In this interview with Ise-Oluwa Ige, Prof Itsejuwa Esanjumi SAGAY, SAN recalled nostalgically the golden era of the Supreme Court when law lords like Justices Kayode Esho, Chukwudifu Oputa, Augustine Nnamani, etc bestrode the Supreme Court bench with law enjoying a high degree of certainty, predictability and stability in comparison with today’s apex bench and posited that notwithstanding the sharp decline in the quality of its manpower and output, the apex bench can still experience an upward swing if certain measures can be taken by relevant authorities.
On November 16, 2023, Osun State Governor, Ademola Adeleke in cahoots with the state House of Assembly suspended the state Chief Judge, Justice Adepele Ojo and in less than 72 hours, after much pummelling, made a bold face denial of the action taken. How do you react to this?

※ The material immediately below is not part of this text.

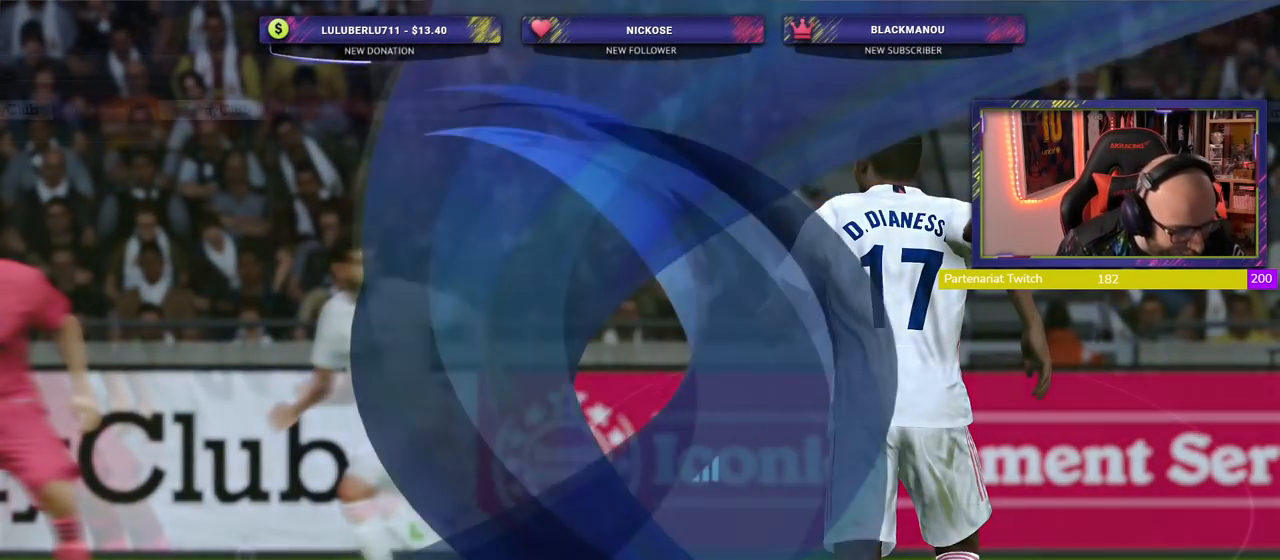
{"dt_ms": 500, "buttons": [], "left_stick": "center", "right_stick": "center"}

Well, it was clear to everybody with even a limited idea with the provisions of 1999 Constitution of the Federal Republic of Nigeria that the suspension was illegal. This is because a state governor cannot suspend a chief judge or any serving judicial officer without such matter going through the National Judicial Council (NJC). The state governor cannot arrange between himself and the state House of Assembly: one recommending to the other, and just suspend the state chief judge like that. It is purely illegal. It is in conflict with the provisions of the 1999 Constitution. It is a common knowledge that the procedure is: if a judge misbehaves, you report the matter to the NJC and it is the NJC that does the suspension if a prima facie case is found against the embattled judge. Definitely, not the complainant (in this case, the governor) that will do the suspension. So, it was very clear that what the governor and the House of Assembly did was illegal. And when they realized the illegality of their action, they reversed everything that they did and began to deny. No governor has such power to fire a judicial officer without going through the NJC.

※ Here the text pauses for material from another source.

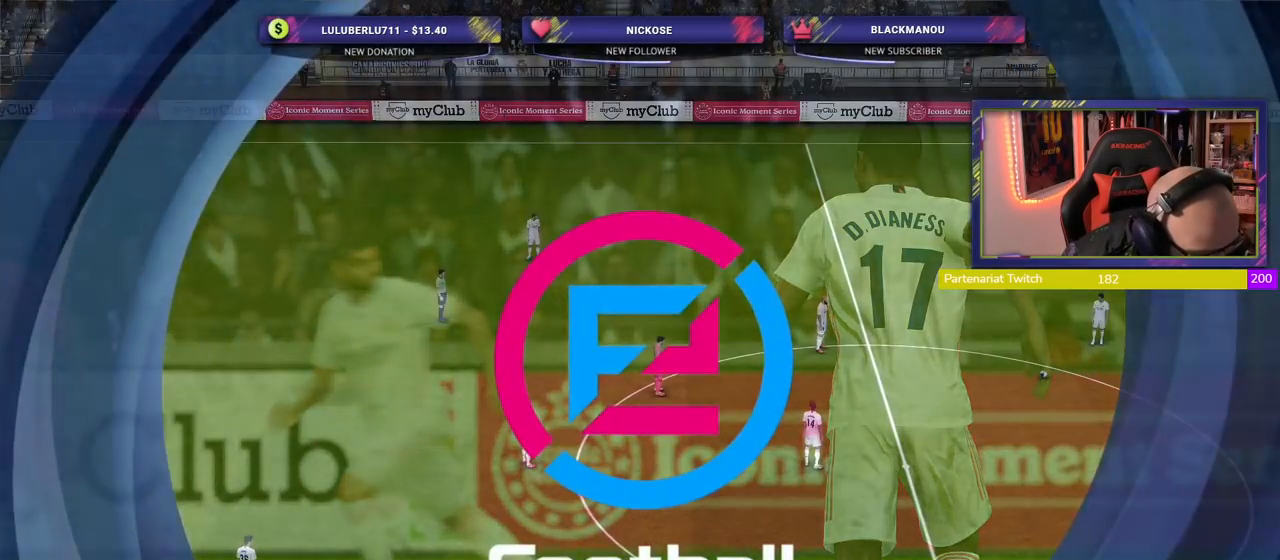
{"dt_ms": 500, "buttons": [], "left_stick": "center", "right_stick": "center"}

There is a school of though pushing for the unbundling of the Supreme Court. They are proposing a central S’Court in Abuja and six regional Supreme Courts to handle cases at regional level. How do you react to this?
I think that will be very clumsy and complicated. What I would have suggested, and, in fact, which I have suggested many times, is to limit the appeals that find their ways to the Supreme Court. It should not be Supreme Court of anything. Some cases ought not to be filed there. For instance, what is the Supreme Court doing with landlord and tenant case? Unfortunately, today, you can appeal such case to the Supreme Court. I was involved in a case recently where the other side vouched that we would end up in the Supreme Court. The idea is just to obstruct and obstruct, then delay to achieve a goal because the journey is a long one. In my opinion, I think that is not necessary. There are other trivial cases like divorce that should get to that court. In fact, if I have my way, I will limit the Supreme Court appeal to political, constitutional and human rights matters. Anything other than that, no. Commercial matter, no. One company suing or you are suing for your shares, no. Those are things that can be handled by the Court of Appeal at the highest level. So, only political cases, constitutional matters and human rights cases are those that should be reserved for the Supreme Court. Not all these ordinary routine legal issue which can be handled at the lower level. Currently, the Supreme Court is so loaded with so many trivial matters that if you file a fresh case there today, you will spend a minimum of ten years to get your case heard. It is scandalous and devastating.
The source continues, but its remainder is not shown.